Exercise goal
Both ends included, set down the lines from the line containing "横浜: 17.5 -> 19.1" through the last line of the records below, without pictures.

Data for analysis
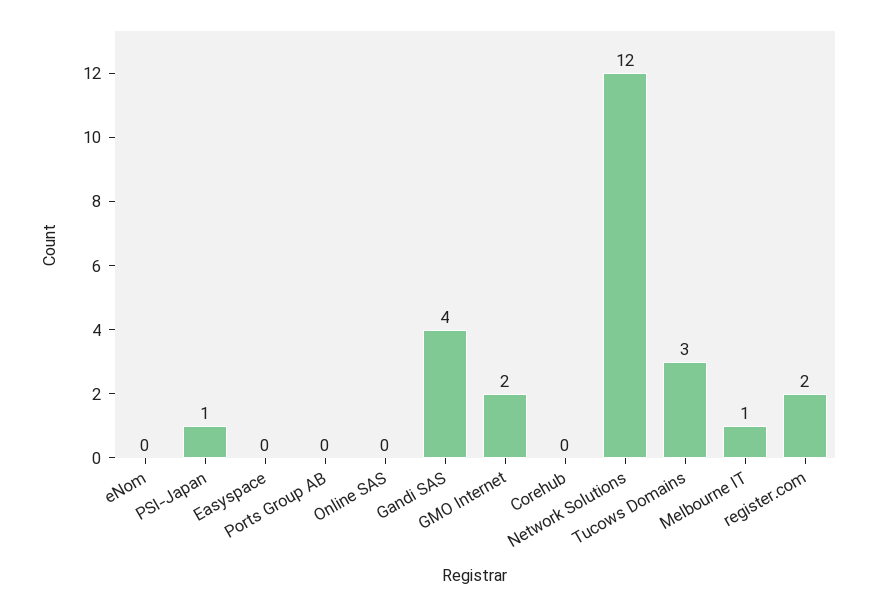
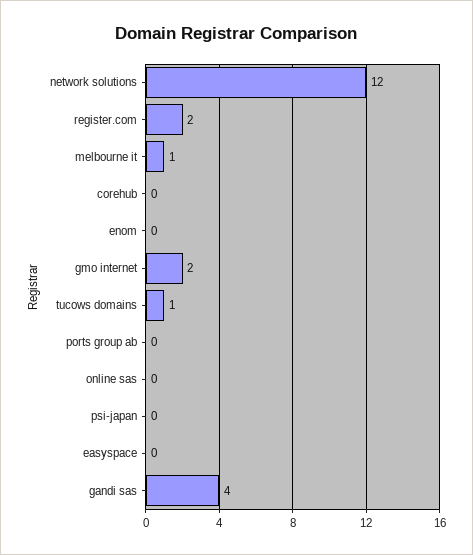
PSI-Japan: 1 -> 0
Tucows Domains: 3 -> 1

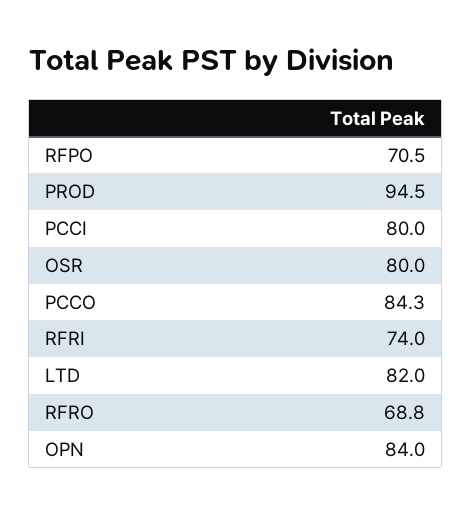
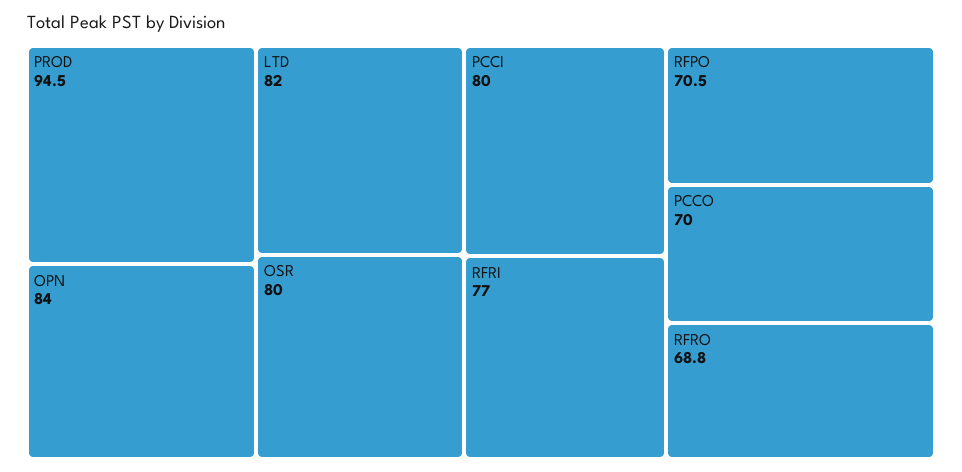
PCCO: 84.3 -> 70
RFRI: 74 -> 77

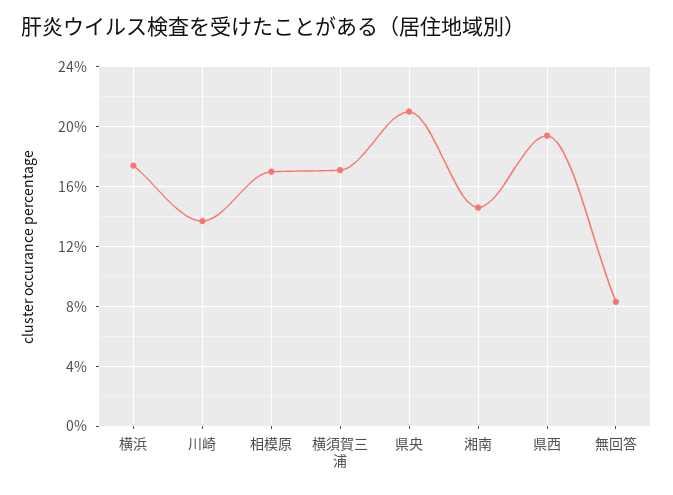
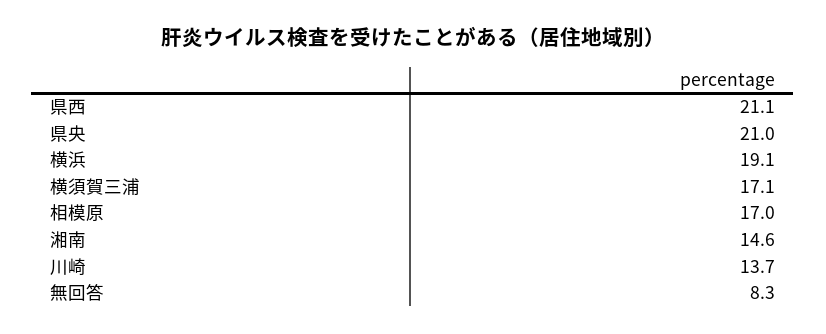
横浜: 17.5 -> 19.1
県西: 19.5 -> 21.1

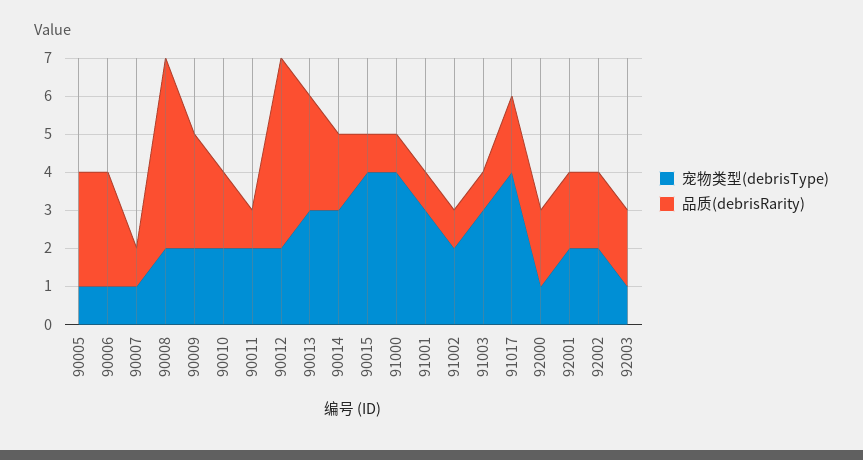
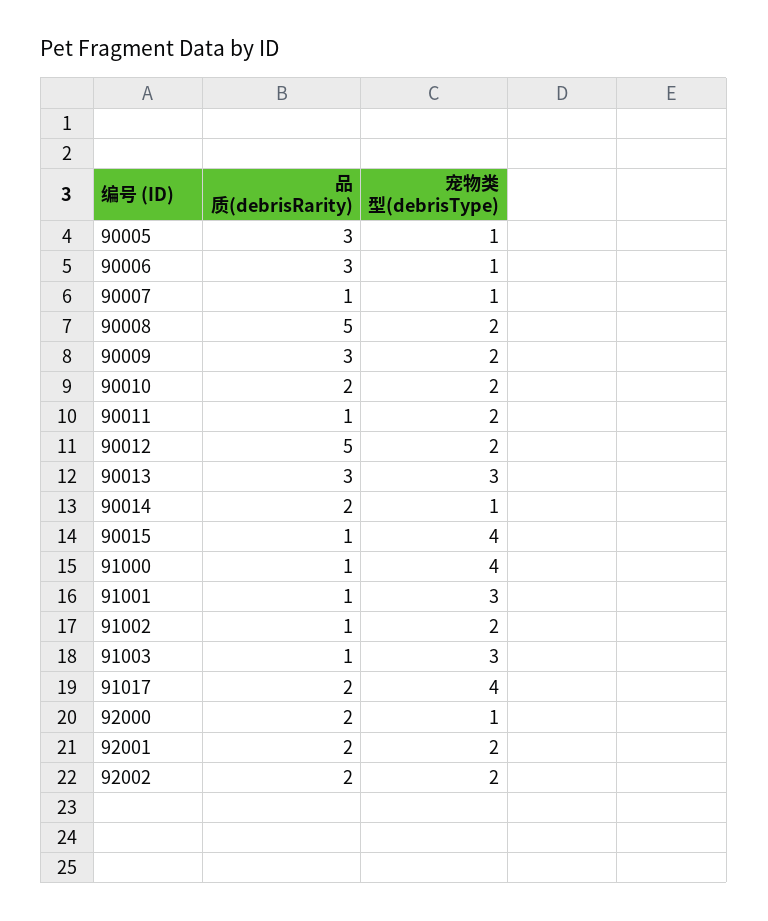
宠物类型(debrisType), 90014: 3 -> 1
宠物类型(debrisType), 92003: 1 -> none
品质(debrisRarity), 92003: 2 -> none

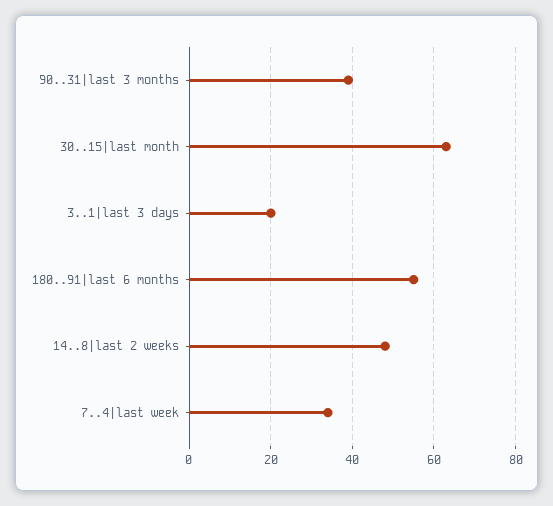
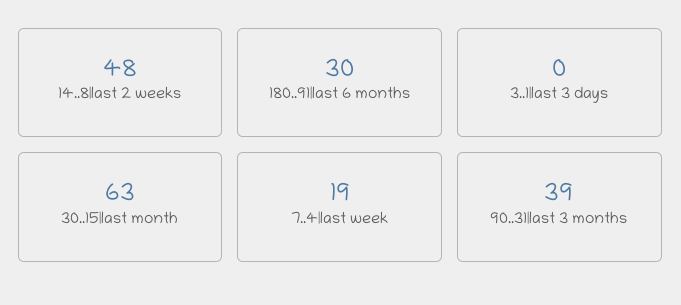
3..1|last 3 days: 20 -> 0
180..91|last 6 months: 55 -> 30
7..4|last week: 35 -> 19

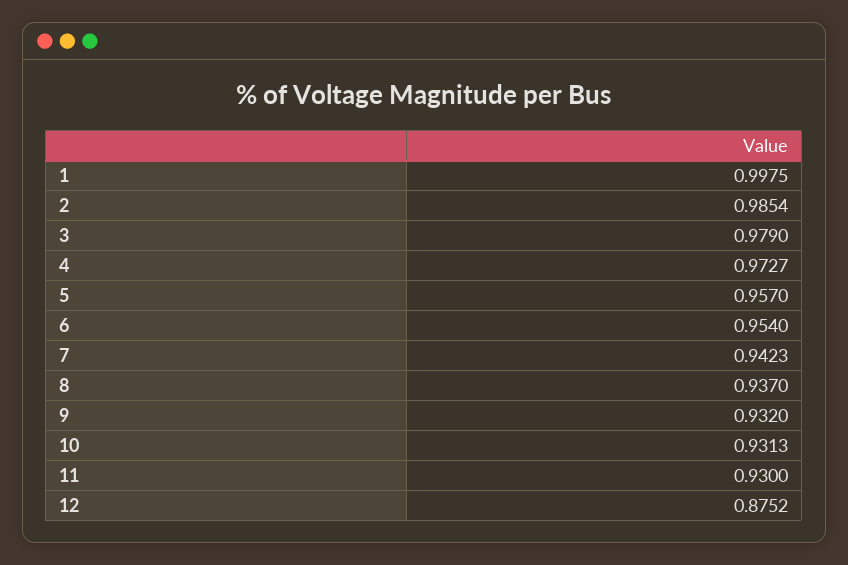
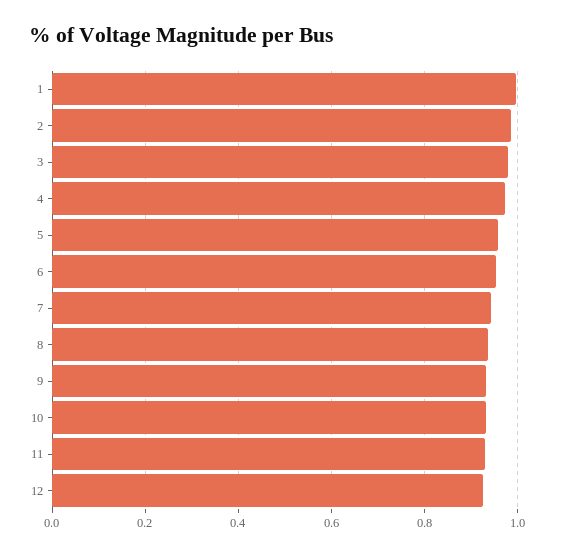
12: 0.8752 -> 0.92

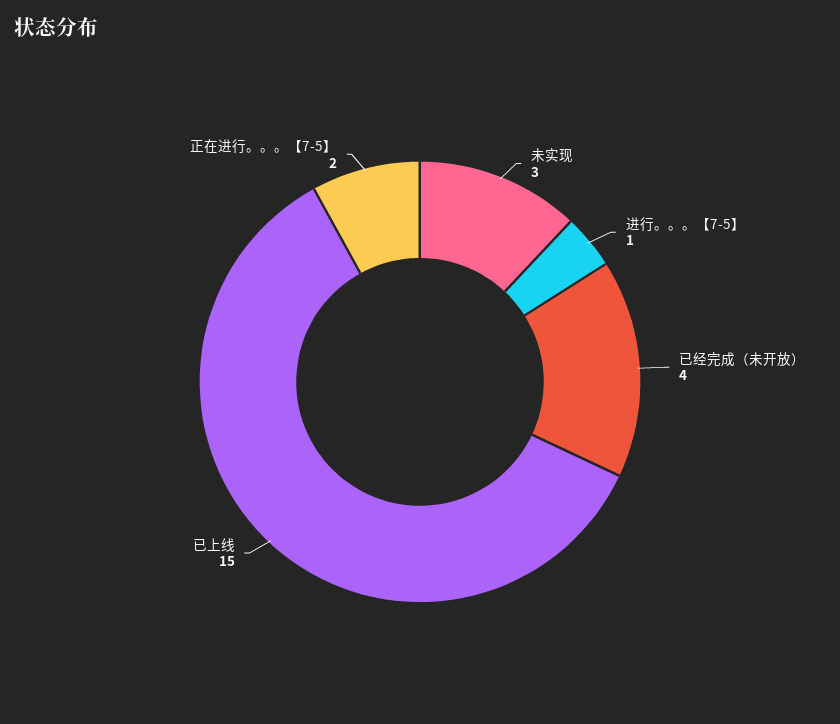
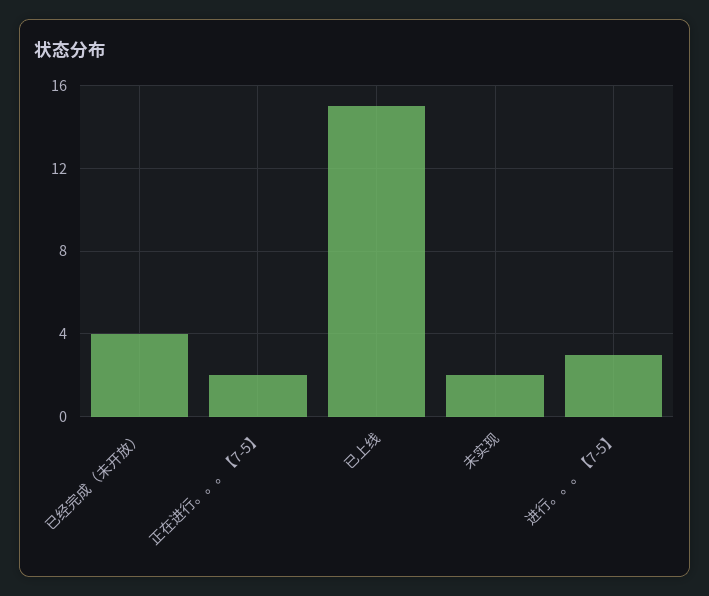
未实现: 3 -> 2
进行。。。【7-5】: 1 -> 3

Your solution
横浜: 17.5 -> 19.1
県西: 19.5 -> 21.1

宠物类型(debrisType), 90014: 3 -> 1
宠物类型(debrisType), 92003: 1 -> none
品质(debrisRarity), 92003: 2 -> none

3..1|last 3 days: 20 -> 0
180..91|last 6 months: 55 -> 30
7..4|last week: 35 -> 19

12: 0.8752 -> 0.92

未实现: 3 -> 2
进行。。。【7-5】: 1 -> 3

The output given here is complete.